La Direction Générale de la Comptabilité Publique et du Trésor (DGCPT) avait récemment lancé un appel d’offres pour un montant impressionnant de 130 milliards de francs CFA, une initiative visant à renforcer les finances publiques et à mobiliser des ressources pour divers projets d’infrastructure et de développement. À la suite de cette mise en adjudication, les soumissions globales des investisseurs ont atteint un total significatif de 239,899 milliards FCFA, illustrant ainsi un grand intérêt et une confiance manifeste des investisseurs envers les instruments émis par l’État. Ce chiffre impressionnant se traduit par un taux de couverture du montant initialement mis en adjudication de 184,53%, indiquant une forte demande et une compétition accrue parmi les acteurs du marché.

Parmi les soumissions reçues, le montant finalement retenu s’élève à 143 milliards FCFA, tandis que 96,889 milliards FCFA de soumissions ont été rejetées, ce qui révèle que la sélection des offres a été soigneusement réalisée pour garantir la maximisation des rendements pour l’État. Cela conduit à un taux d’absorption de 59,61%, un indicateur révélateur de l’efficacité et de la sélectivité du processus d’adjudication.

Les investisseurs dont les soumissions ont été retenues bénéficieront ainsi d’un rendement moyen pondéré qui varie en fonction de la durée des bons et obligations souscrits : 6,39% pour les bons d’une durée de 182 jours, un taux légèrement plus élevé de 7,41% pour ceux à 364 jours, suivi par des obligations de 3 ans qui offriront un rendement de 7,83%. De plus, les investisseurs à plus long terme verront leur portefeuille fructifier avec un rendement de 7,72% pour les obligations de 5 ans et de 7,73% pour celles de 7 ans, signalant une opportunité attrayante pour ceux souhaitant investir dans des titres publics tout en contribuant au développement économique du pays.
La DGCPT promet aux investisseurs de leur rembourser les bons émis le premier jour ouvré suivant la date d’échéance fixée au 9 août 2026 pour ceux de 182 jours et 7 février 2027 pour ceux de 364 jours. Les intérêts seront payés d’avance en les précomptant sur la valeur nominale de ces bons.

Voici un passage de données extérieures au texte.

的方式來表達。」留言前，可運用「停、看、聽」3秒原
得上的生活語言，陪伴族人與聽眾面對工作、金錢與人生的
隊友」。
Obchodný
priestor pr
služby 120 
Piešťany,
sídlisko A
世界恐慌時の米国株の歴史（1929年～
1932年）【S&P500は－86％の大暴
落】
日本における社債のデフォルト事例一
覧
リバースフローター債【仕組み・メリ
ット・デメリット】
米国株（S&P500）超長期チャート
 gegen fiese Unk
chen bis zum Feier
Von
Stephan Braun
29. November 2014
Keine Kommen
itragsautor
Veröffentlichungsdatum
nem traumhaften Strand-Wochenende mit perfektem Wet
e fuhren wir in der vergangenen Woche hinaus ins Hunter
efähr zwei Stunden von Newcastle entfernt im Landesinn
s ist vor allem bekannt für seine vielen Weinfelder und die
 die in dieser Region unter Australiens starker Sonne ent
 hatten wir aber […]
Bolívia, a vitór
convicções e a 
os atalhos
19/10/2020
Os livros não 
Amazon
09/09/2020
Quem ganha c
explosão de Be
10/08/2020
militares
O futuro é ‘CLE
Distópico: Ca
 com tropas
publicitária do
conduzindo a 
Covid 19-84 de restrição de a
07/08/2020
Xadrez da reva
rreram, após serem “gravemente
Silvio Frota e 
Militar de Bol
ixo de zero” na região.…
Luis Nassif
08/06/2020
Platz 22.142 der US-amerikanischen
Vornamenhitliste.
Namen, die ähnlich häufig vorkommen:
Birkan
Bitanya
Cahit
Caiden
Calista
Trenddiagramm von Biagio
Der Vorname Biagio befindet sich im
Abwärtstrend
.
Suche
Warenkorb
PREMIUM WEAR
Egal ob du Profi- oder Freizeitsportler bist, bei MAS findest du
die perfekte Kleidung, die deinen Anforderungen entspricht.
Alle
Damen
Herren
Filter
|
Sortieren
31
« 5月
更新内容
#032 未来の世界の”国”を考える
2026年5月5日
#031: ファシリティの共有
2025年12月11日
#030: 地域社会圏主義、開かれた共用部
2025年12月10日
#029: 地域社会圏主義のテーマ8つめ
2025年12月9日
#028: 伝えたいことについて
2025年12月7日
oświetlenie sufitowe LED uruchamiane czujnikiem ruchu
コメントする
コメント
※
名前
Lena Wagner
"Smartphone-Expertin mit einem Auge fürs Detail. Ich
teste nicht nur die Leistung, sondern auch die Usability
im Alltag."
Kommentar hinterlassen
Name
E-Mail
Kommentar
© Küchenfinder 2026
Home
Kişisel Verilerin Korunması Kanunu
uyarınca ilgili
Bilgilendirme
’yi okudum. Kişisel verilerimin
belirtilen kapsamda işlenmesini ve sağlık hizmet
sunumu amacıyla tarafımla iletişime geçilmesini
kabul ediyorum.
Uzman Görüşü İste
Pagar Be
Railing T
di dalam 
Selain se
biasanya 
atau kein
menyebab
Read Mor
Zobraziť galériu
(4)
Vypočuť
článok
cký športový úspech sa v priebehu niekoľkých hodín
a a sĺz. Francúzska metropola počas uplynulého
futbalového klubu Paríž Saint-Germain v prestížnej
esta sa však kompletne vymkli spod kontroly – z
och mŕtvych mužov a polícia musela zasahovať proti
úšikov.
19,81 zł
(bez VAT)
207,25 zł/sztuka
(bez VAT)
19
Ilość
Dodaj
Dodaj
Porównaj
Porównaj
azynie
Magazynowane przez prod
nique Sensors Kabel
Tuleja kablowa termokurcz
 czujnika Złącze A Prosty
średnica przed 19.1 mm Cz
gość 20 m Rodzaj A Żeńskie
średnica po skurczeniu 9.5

Pour ce qui est du remboursement du capital des obligations, il est clair que ce processus a été soigneusement programmé afin de respecter une rigueur administrative et financière. Ainsi, le remboursement est prévu pour le premier jour ouvrable suivant la date d’échéance, une mesure qui contribue à la clarté et la prévisibilité des opérations financières. Les dates fixées sont le 9 février 2029 pour les obligations d’une durée de trois ans, le 9 février 2031 pour celles de cinq ans, et enfin le 9 février 2033 pour celles qui s’étendront sur sept ans. Ceci illustre la diversité des options d’investissement proposées à travers ces obligations, permettant aux investisseurs de choisir en fonction de leurs besoins de liquidité et de rendement. En outre, le DGCPT, en tant qu’entité responsable, s’acquittera du paiement des intérêts de manière annuelle, garantissant ainsi un flux régulier de revenus aux investisseurs.

Notons que le taux d’intérêt est fixé à 6,30% pour les obligations de trois ans, 6,45% pour celles de cinq ans et 6,60% pour celles de sept ans, ce qui reflète une attention particulière à la rémunération des investisseurs pour le capital engagé. Ce mécanisme de paiement des intérêts débute dès la fin de la première année, ce qui permet aux investisseurs de bénéficier rapidement des rendements de leur investissement.